Excuse me, Nanook, but George Pal's The Wonderful World of the Brothers Grimm is a delightful movie, vastly superior to the episodic and jingoistic How the West Was Won, entertaining as HTWWW is. (And given my Uncle worked on HTWWW - and got me in to see it in its original release for free - but not on WWOTBG, I ought to be prejudiced the other direction.)

The great film critic Pauline Kael said of How the West Was Won: "How the West was Lost would be a more-appropriate title for this dud epic, since, as conceived by the writer, James R. Webb, the pioneers seem to be dimwitted bunglers who can't do anything right. The film is in three chunks."

I'm not as hard on it as that: it has magnificent photography, some great action sequences, some excellent actors giving fine performances (Debbie Reynolds, Robert Preston, Thelma Ritter, oddly enough George Peppard who is usually not very good, and Carrol Baker, who was never much of an actress, but who is very good in this movie), but also a lot of terrible performances from badly miscast actors, some usually good actors with badly written roles, like Fonda, Karl Malden, Agnes Morehead (Kael calls her performance "Shameful"), and Jimmy Stewart, and some always-terrible actors miscast, like John Wayne), and a terrific musical score. Really, the music is the best thing about it.

Further, many of the non-fiction Cinerama travelogues are very entertaining and especially beautiful to behold in the full process. About 6 years ago I got to see This is Cinerama in the original process, and a NEW print, at the Cinreama Dome, and while it's hit or miss throughout, the hits hit it out of the park.
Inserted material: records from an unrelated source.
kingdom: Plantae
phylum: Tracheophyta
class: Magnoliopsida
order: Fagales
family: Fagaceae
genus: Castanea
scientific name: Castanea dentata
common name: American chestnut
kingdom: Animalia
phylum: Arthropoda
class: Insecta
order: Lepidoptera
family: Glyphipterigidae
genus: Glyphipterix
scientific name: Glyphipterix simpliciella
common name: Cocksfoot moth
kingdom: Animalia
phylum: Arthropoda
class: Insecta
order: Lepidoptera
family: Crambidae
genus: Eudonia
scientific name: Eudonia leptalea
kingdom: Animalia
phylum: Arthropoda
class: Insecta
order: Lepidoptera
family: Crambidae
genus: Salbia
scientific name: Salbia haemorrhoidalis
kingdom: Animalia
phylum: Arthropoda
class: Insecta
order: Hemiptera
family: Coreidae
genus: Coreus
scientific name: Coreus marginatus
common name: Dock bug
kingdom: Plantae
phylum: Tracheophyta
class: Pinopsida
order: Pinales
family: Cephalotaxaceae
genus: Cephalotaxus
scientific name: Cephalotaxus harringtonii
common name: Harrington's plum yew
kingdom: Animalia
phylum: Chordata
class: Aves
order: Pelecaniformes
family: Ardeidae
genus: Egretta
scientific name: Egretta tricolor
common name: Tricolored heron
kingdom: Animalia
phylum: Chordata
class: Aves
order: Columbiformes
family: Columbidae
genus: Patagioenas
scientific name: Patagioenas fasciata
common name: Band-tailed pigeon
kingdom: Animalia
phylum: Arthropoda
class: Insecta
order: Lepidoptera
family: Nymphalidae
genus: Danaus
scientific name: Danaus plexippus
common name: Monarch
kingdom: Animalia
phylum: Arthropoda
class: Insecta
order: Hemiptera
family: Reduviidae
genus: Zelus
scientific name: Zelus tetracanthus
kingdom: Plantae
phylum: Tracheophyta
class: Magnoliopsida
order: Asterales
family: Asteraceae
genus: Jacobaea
Major, Yes, my Uncle had many great stories. Sadly, he passed away almost 20 years ago. It was through his help and conections that my brother became a sound mixer at MGM for a few years. (He mixed the soundtrack for the early seasons of Dallas, which used to shoot on the old MGM lot. He knew who shot JR, since he mixed the sound for the "reveal" episode, and for the false versions they did to throw people off.)

In the recent DVD re-release of How the West was Won, they used a new computer process to "join" the three images, and it works almost perfectly. The joins are not nearly so distracting, and moments where the color values of one image vary wildly from the other two are much rarer. Of course, having one image with three focal points is still highly disorienting, as it's just wrong to the eye.

Anyway, it looks a lot better on the newer DVD, which also includes a fascinating documentary on Cinerama, which includes clips from all the 3-camera Cinerama films but re-transferred in this new image-joining process.

(On the 2-disc DVD set of the original King Kong there is a documentary on Merian C. Cooper which includes the climactic cross-country airplane view of America from This is Cinerama entire, in the new, improved image-joining process.)

In directing Cinerama films, directors needed to teach actors to look to the side of the person they were supposed to look in the eye, because it looked right on the screen in that format. Actors found it highly irritating and difficult to work that way.

Russ Tamblyn holds the record: he is the only actor to appear in both of the fiction movies made in the three-camera Cinerama process.